Duyumla, dedikoduyla, spekülasyonla siyaset yapılmayacağının altını çizen Cumhurbaşkanı Erdoğan, "Böylesine hassas bir konuda hiç yapılmaz. Günlerdir evlatlarımızı kışkırtanlara yalnızca şunu diyorum: Bu ülkenin kalbi ve zihni tertemiz çocuklarını artık rahat bırakın. Madem ülkeye bir faydanız yok, en azından Türkiye'ye zarar vermeyin; dezenformasyon yapmayın; siyaset kurumuna olan güveni zedelemeyin. Buradan aldığı puan ne olursa olsun LGS sınavına giren evlatlarımızın hepsinin gözlerinden öpüyorum; her birine Allah'tan başarılar diliyorum. Sevgili evlatlarım unutmayın, biz size güveniyoruz; biz sizi seviyoruz. Sizler, ebeveynlerinizle birlikte milletimizin de umudusunuz. Sizler aydınlık yarınlarımızın teminatı, istikbalimizin mimarlarısınız. Her biriniz inşallah ileride çok iyi yerlere gelecek; başarılarınızla hem bizim hem de ailelerinizin gurur kaynağı olacaksınız. Cenab-ı Allah sizleri korusun, yolunuzu ve bahtınızı açık etsin" dedi.
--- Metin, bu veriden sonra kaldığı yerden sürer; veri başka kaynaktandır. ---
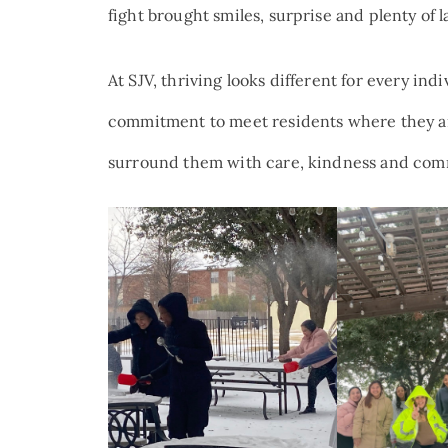
fight brought smiles, surprise and plenty of l
At SJV, thriving looks different for every ind
commitment to meet residents where they a
surround them with care, kindness and comm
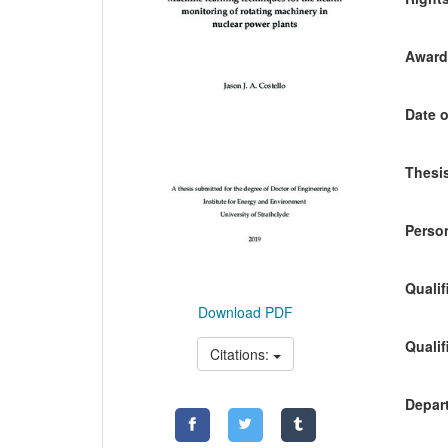
Awardi
Date o
Thesis
Person
Qualif
Download PDF
Qualif
Citations:
Depart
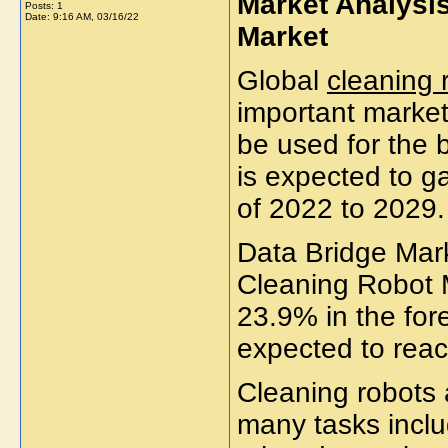
Market Analysis
Posts: 1
Date:
9:16 AM, 03/16/22
Market
Global
cleaning 
important market
be used for the 
is expected to g
of 2022 to 2029
Data Bridge Mar
Cleaning Robot 
23.9% in the for
expected to rea
Cleaning robots
many tasks inclu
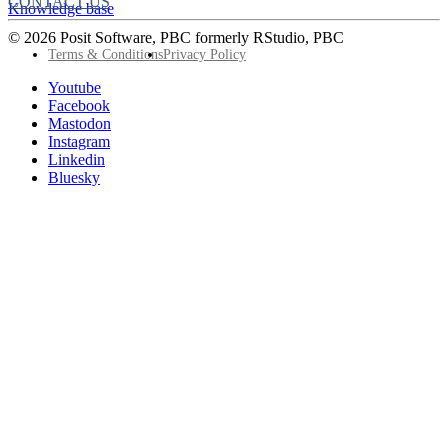
CONTACT US
Knowledge base
© 2026 Posit Software, PBC formerly RStudio, PBC
Footer
Terms & Conditions
Privacy Policy
Utility
Follow
Youtube
Posit
Facebook
on
Mastodon
socials
Instagram
Linkedin
Bluesky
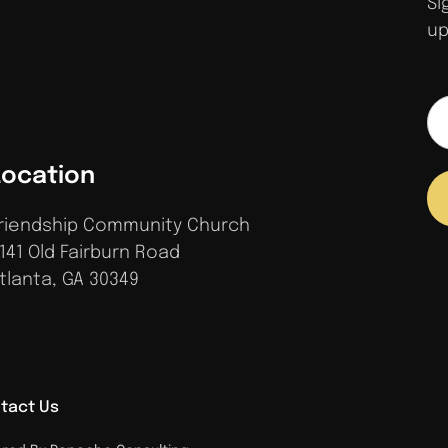
Si
up
Location
riendship Community Church
141 Old Fairburn Road
tlanta, GA 30349
tact Us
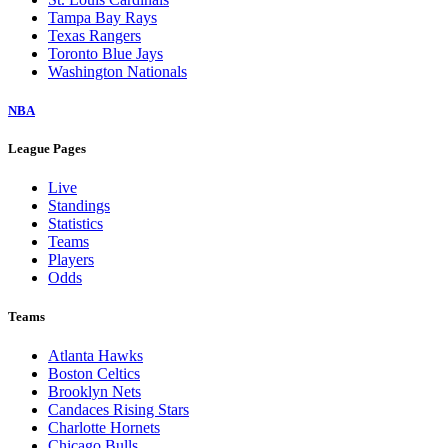
Tampa Bay Rays
Texas Rangers
Toronto Blue Jays
Washington Nationals
NBA
League Pages
Live
Standings
Statistics
Teams
Players
Odds
Teams
Atlanta Hawks
Boston Celtics
Brooklyn Nets
Candaces Rising Stars
Charlotte Hornets
Chicago Bulls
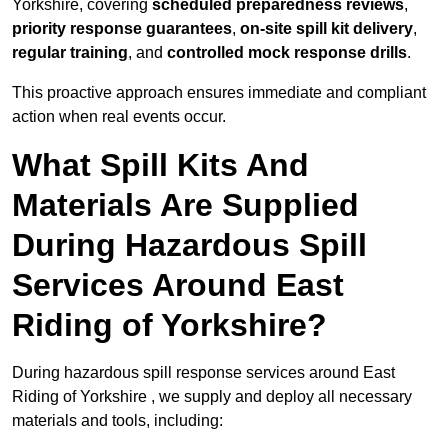
Yorkshire, covering
scheduled preparedness reviews
,
priority response guarantees
,
on-site spill kit delivery
,
regular training
, and
controlled mock response drills
.
This proactive approach ensures immediate and compliant
action when real events occur.
What Spill Kits And
Materials Are Supplied
During Hazardous Spill
Services Around East
Riding of Yorkshire?
During hazardous spill response services around East
Riding of Yorkshire , we supply and deploy all necessary
materials and tools, including:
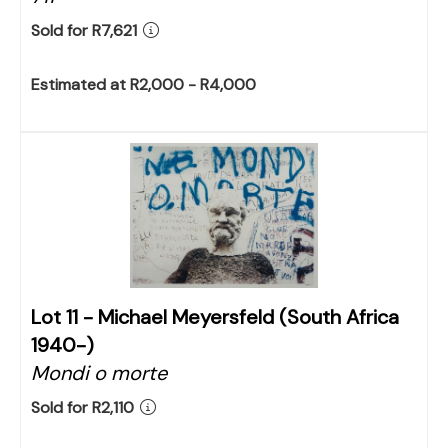
Sold for R7,621
Estimated at R2,000 - R4,000
Lot 11 -
Michael Meyersfeld (South Africa
1940-)
Mondi o morte
Sold for R2,110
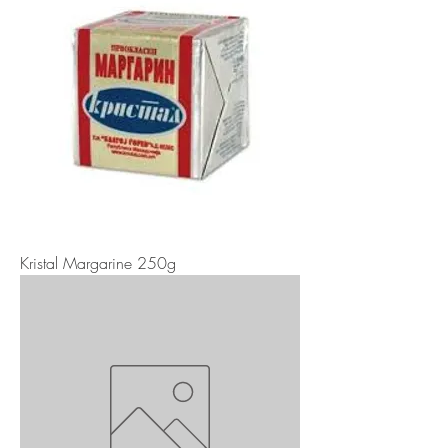
Kristal Margarine 250g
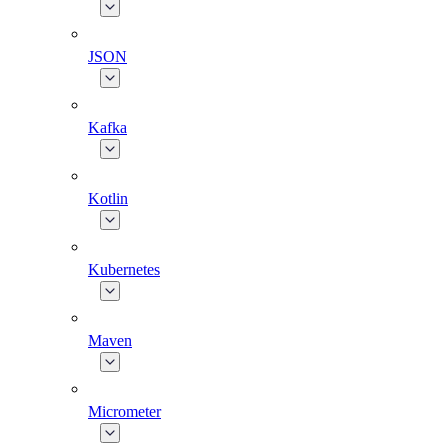
JSON
Kafka
Kotlin
Kubernetes
Maven
Micrometer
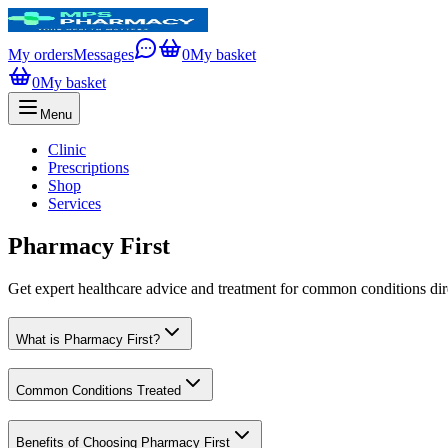
My orders
Messages
0
My basket
0
My basket
Menu
Clinic
Prescriptions
Shop
Services
Pharmacy First
Get expert healthcare advice and treatment for common conditions di
What is Pharmacy First?
Common Conditions Treated
Benefits of Choosing Pharmacy First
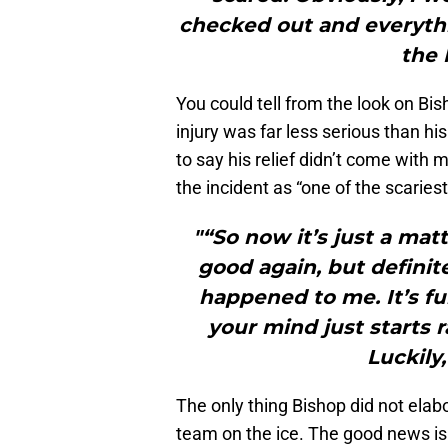
checked out and everythi
the 
You could tell from the look on Bish
injury was far less serious than his
to say his relief didn’t come with 
the incident as “one of the scaries
"“So now it’s just a mat
good again, but definite
happened to me. It’s f
your mind just starts 
Luckily,
The only thing Bishop did not elab
team on the ice. The good news is t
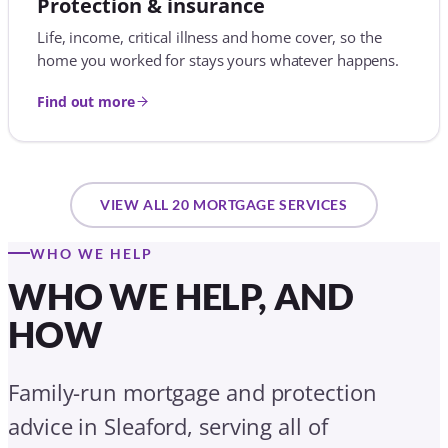
WHO WE HELP
WHO WE HELP, AND
HOW
Family-run mortgage and protection
advice in Sleaford, serving all of
Lincolnshire. Whatever stage you are at,
here is how we help.
First-time buyers
We help you turn a deposit and a salary into your first
set of keys: agreements in principle, affordability, 5%
and low-deposit mortgages, gifted-deposit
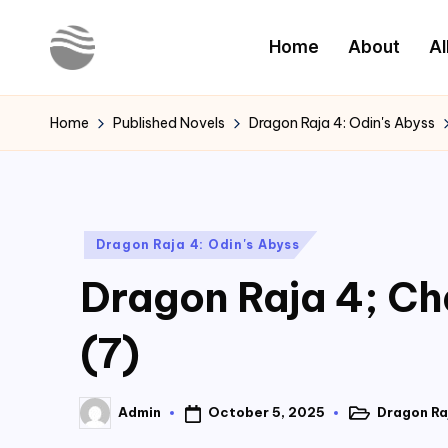
Home
About
Al
Skip
to
Y
Read
content
Latest
o
Home
Published Novels
Dragon Raja 4: Odin's Abyss
Novels
u
r
Posted
Dragon Raja 4: Odin's Abyss
N
in
Dragon Raja 4; Cha
o
v
(7)
e
October 5, 2025
Dragon Raj
Admin
l
Posted
Posted
in
by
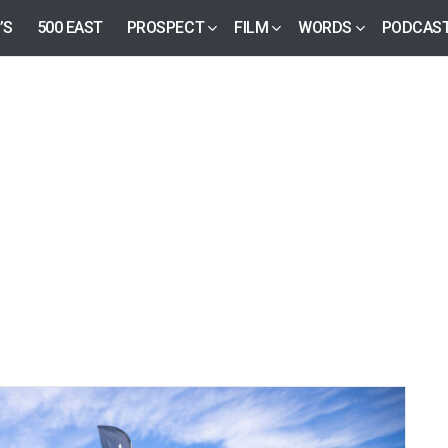
’S
500 EAST
PROSPECT
FILM
WORDS
PODCAS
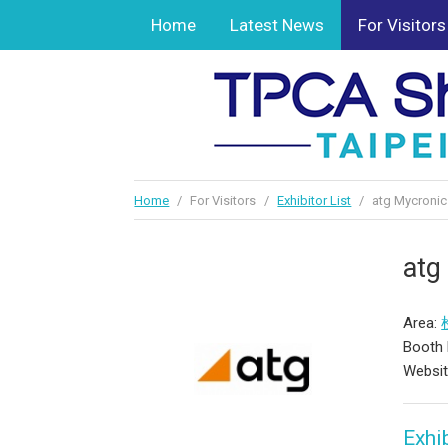
Home
Latest News
For Visitors
Home
/
For Visitors
/
Exhibitor List
/
atg Mycronic 
atg
Area:
Booth 
Websi
Exhib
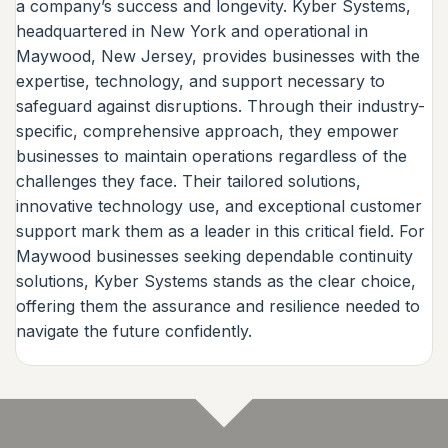
a company’s success and longevity. Kyber Systems,
headquartered in New York and operational in
Maywood, New Jersey, provides businesses with the
expertise, technology, and support necessary to
safeguard against disruptions. Through their industry-
specific, comprehensive approach, they empower
businesses to maintain operations regardless of the
challenges they face. Their tailored solutions,
innovative technology use, and exceptional customer
support mark them as a leader in this critical field. For
Maywood businesses seeking dependable continuity
solutions, Kyber Systems stands as the clear choice,
offering them the assurance and resilience needed to
navigate the future confidently.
"'SU UYUR, FETÖ UYUMAZ' GERÇEĞİNDEN HAREKETLE ÖRGÜTLE MÜCADELEMİZ KARARLILIKLA SÜRÜYOR"

Cumhurbaşkanı Erdoğan, "Salı günü, tarihimize altın harflerle yazılan muhteşem bir kıyamın 9'uncu seneyi devriyesiydi. FETÖ'cü hainleri bozguna uğrattığımız 15 Temmuz milli irade destanını 86 milyon olarak yine gururla idrak ettik. 15 Temmuz Demokrasi ve Millî Birlik Günü'nde o gece toprağa düşen 253 kahramanı bir kez daha rahmetle andık. Gazilikle müşerref olan 2 bin 740 kardeşimize şükranlarımızı arz ettik. Rabbim hepsinden razı olsun. 15 Temmuz şehitleriyle birlikte vatanımıza, bayrağımıza ve istikbalimize sahip çıkarken şehit olan tüm kahramanlarımıza rahmet diliyorum. 'İnsan bir kere ölür. Adam gibi ölür' diyen, 'Öleceksek, ülkemiz ve milletimiz için adam gibi ölelim' diyerek darbecilere meydan okuyan yiğitleri daima şükranla anacağız. 15 Temmuz'a 'oyun' diyenleri, 'tiyatro' diyenleri, 'danışıklı dövüş' diyerek çamur atanları da hiçbir zaman affetmeyecek, daima esefle hatırlayacağız. 'Su uyur, FETÖ uyumaz' gerçeğinden hareketle örgütle mücadelemiz kararlılıkla sürüyor" dedi.